INSTRUCTIONS:
1. Return the passage of the court opinion between "Because this is" and "in this case.", inclusive.
2. Translate this sentence from the court opinion into Spanish: "Whether a doctrine applies in this case is an issue of law to be resolved by the court."

STUDY TEXT:
=== Begin Enclosure ===

Because this is a diversity action, the Court must predict how the Pennsylvania Supreme Court would rule if presented with this situation. Whether a doctrine applies in this case is an issue of law to be resolved by the court. Bohler-Uddehom America, Inc. v. Ellwood Group, Inc., 247 F.3d 79, 103 (3d Cir. 2001). Defendants have indicated that, for purposes of their motion to dismiss, they have assumed that Pennsylvania law applies (ECF No. 17 at 4 n.1), and Plaintiff cites Pennsylvania law. Therefore, the Court should also apply Pennsylvania law in this case.
Count IV: Negligent Misrepresentation
Defendants argue that, because Plaintiff was not a customer of the bank, Wells Fargo had no duty to inform him about the status of the Account. Plaintiff responds that, regardless of whether Wells Fargo had an independent duty to answer his inquiries about the Account, once it replied to his request, it assumed a duty to answer truthfully.

=== End Enclosure ===

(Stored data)

=== Begin Enclosure ===

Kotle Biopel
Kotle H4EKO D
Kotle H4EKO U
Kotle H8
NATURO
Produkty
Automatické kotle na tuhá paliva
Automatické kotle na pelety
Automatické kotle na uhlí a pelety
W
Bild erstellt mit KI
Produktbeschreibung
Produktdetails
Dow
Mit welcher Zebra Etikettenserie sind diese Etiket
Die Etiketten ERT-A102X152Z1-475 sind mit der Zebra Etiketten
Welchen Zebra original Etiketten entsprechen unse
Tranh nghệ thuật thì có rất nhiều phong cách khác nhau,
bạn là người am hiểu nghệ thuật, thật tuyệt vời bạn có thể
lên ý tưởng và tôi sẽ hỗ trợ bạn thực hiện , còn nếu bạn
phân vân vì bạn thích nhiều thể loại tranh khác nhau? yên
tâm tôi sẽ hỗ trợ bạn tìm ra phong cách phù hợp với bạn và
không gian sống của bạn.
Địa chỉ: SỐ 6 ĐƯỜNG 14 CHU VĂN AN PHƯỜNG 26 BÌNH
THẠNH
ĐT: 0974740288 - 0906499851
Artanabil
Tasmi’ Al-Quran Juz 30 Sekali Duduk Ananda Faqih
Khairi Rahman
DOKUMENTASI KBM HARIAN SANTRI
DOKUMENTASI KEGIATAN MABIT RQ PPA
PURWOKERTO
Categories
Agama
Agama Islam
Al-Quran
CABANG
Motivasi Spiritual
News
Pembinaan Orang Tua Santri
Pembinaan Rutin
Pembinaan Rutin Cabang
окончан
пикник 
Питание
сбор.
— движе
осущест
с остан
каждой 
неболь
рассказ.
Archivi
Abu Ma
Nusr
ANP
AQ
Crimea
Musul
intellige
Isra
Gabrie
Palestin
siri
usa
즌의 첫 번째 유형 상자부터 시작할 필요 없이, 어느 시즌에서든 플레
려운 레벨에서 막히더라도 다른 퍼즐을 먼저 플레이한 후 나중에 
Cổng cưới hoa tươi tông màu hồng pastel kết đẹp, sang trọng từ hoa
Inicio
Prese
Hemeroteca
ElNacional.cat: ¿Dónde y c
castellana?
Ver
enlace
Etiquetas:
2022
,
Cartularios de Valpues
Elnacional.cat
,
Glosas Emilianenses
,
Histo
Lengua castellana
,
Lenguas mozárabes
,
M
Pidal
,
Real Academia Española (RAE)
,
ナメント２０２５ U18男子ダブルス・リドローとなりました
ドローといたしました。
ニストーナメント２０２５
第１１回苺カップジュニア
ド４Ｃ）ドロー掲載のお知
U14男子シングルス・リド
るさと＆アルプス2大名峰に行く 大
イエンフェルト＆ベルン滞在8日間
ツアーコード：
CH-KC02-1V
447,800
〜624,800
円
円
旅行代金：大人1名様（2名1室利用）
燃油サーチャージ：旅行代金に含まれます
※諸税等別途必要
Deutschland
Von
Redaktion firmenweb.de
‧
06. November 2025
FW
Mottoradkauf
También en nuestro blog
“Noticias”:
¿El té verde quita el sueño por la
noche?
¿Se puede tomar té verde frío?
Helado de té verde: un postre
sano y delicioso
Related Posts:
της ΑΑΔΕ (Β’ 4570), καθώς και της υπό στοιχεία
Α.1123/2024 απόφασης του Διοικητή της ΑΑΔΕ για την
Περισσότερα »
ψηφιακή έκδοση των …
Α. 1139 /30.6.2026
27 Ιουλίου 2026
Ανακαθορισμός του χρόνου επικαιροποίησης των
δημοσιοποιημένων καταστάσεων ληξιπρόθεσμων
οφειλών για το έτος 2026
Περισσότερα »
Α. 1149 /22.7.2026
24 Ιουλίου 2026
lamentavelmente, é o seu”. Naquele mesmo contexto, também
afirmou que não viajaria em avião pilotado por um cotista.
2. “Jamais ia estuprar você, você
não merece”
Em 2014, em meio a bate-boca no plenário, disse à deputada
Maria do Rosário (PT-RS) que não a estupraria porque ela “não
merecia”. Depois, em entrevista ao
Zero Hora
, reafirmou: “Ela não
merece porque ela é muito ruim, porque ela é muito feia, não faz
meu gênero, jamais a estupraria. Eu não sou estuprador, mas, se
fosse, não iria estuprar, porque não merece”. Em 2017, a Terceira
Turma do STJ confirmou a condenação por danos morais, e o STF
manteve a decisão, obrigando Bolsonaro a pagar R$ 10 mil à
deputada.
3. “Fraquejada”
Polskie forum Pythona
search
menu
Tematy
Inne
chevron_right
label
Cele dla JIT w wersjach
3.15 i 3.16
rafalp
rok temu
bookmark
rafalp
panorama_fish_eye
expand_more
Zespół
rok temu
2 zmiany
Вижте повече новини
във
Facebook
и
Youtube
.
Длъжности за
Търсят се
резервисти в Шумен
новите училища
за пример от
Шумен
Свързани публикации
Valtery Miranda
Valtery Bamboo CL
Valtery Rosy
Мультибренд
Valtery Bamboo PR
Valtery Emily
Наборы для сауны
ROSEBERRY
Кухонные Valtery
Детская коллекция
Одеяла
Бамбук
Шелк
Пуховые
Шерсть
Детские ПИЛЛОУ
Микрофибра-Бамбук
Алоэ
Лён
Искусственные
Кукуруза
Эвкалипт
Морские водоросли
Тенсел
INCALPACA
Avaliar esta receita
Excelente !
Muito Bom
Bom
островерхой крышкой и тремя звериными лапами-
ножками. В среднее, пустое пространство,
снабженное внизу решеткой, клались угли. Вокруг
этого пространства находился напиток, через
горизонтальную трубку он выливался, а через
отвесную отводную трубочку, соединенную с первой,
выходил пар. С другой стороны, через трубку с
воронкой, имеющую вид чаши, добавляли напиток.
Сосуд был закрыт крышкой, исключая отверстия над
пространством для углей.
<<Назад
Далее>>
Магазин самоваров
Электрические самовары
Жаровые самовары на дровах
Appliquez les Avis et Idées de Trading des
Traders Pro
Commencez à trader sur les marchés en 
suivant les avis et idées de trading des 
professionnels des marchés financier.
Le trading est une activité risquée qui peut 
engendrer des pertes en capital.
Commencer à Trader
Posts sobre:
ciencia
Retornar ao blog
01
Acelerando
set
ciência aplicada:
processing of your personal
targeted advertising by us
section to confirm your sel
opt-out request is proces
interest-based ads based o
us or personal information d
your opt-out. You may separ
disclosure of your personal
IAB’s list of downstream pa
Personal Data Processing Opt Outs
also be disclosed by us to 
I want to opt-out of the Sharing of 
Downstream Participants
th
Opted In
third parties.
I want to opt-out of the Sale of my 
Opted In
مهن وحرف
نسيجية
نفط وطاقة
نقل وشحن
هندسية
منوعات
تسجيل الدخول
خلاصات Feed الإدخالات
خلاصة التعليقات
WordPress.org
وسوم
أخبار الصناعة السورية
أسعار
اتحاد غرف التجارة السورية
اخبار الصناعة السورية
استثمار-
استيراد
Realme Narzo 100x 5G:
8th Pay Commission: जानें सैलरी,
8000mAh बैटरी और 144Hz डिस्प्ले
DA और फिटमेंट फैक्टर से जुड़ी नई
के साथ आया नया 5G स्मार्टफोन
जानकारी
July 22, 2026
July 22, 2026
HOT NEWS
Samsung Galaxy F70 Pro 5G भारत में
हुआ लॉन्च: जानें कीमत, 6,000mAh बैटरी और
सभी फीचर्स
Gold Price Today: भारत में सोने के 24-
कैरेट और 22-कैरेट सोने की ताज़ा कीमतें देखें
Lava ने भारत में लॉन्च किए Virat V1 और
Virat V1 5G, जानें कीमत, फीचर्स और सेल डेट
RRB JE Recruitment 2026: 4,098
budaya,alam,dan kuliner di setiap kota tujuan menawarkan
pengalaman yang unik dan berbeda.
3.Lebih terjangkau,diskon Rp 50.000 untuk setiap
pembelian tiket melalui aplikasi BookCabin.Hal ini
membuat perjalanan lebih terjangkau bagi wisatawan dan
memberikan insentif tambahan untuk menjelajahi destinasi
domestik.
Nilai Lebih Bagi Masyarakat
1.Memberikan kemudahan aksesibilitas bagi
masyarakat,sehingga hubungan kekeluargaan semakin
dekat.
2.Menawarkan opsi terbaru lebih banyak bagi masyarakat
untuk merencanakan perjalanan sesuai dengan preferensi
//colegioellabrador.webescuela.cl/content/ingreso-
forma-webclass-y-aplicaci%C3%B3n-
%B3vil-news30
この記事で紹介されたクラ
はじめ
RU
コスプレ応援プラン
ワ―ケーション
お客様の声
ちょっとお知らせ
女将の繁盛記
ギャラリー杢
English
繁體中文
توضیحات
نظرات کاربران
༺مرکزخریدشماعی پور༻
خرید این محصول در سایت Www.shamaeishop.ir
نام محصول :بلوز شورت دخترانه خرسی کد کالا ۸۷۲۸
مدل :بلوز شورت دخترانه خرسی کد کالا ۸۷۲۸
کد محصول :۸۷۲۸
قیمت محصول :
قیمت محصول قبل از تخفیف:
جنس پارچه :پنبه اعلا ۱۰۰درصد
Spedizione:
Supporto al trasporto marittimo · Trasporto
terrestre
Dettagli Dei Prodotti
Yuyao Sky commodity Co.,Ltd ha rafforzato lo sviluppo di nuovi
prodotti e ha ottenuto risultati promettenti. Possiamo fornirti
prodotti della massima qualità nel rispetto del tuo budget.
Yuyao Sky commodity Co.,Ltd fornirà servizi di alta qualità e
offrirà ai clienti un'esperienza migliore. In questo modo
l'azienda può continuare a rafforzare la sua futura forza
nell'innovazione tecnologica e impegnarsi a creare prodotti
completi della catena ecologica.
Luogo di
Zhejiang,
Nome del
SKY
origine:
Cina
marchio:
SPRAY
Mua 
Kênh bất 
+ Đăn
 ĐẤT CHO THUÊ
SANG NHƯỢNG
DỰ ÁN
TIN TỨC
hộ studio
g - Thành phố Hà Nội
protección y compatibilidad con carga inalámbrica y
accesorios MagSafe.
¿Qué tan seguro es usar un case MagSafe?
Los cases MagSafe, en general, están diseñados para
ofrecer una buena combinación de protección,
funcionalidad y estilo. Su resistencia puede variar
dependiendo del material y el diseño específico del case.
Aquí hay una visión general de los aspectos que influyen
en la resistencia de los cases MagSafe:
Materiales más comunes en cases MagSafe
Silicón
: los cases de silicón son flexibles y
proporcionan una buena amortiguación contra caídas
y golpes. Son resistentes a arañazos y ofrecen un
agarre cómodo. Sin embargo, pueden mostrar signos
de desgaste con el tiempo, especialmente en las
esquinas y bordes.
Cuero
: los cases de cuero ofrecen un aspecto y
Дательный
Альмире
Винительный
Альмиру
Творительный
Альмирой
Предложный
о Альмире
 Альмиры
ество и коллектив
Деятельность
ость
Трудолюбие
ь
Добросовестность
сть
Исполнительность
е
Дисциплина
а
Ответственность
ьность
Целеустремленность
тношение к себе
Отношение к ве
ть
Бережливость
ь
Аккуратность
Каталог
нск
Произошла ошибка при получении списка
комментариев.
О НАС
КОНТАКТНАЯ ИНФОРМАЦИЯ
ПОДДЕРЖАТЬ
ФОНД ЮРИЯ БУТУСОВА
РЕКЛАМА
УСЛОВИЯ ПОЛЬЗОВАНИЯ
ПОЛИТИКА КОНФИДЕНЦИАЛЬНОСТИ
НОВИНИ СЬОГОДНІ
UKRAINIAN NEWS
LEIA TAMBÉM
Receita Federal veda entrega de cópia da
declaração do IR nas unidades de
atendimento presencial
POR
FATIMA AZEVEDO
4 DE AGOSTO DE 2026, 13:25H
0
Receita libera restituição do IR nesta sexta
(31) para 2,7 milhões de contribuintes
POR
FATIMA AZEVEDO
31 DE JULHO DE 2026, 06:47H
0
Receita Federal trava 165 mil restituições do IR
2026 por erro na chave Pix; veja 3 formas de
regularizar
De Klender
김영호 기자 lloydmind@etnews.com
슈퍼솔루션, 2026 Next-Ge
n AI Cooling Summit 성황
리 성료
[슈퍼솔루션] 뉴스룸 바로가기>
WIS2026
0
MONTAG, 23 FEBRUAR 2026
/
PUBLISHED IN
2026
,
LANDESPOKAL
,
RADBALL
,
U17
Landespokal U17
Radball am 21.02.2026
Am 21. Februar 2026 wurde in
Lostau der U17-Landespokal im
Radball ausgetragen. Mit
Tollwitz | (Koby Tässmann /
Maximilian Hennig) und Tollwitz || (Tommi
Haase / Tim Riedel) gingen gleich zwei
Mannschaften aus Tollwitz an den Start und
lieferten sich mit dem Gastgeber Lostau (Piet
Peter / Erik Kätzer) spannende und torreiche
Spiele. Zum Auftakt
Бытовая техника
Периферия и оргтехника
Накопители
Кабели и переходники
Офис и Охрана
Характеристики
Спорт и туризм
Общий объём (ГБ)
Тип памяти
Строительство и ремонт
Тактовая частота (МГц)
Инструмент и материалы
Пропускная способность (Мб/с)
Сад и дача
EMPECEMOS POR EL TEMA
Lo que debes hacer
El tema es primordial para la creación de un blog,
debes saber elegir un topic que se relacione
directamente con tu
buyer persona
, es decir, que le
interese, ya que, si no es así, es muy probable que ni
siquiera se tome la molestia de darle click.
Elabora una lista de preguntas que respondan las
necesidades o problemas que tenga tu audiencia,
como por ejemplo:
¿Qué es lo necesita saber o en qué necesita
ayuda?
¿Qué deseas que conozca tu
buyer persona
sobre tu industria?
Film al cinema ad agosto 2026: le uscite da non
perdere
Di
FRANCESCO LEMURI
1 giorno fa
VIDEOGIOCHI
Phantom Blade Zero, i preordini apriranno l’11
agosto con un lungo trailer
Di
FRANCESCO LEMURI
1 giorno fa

=== End Enclosure ===

RESPONSES TO THE TASKS:
1.
Because this is a diversity action, the Court must predict how the Pennsylvania Supreme Court would rule if presented with this situation. Whether a doctrine applies in this case is an issue of law to be resolved by the court. Bohler-Uddehom America, Inc. v. Ellwood Group, Inc., 247 F.3d 79, 103 (3d Cir. 2001). Defendants have indicated that, for purposes of their motion to dismiss, they have assumed that Pennsylvania law applies (ECF No. 17 at 4 n.1), and Plaintiff cites Pennsylvania law. Therefore, the Court should also apply Pennsylvania law in this case.

2. Si una doctrina se aplica en este caso es una cuestión de derecho que debe resolver el tribunal.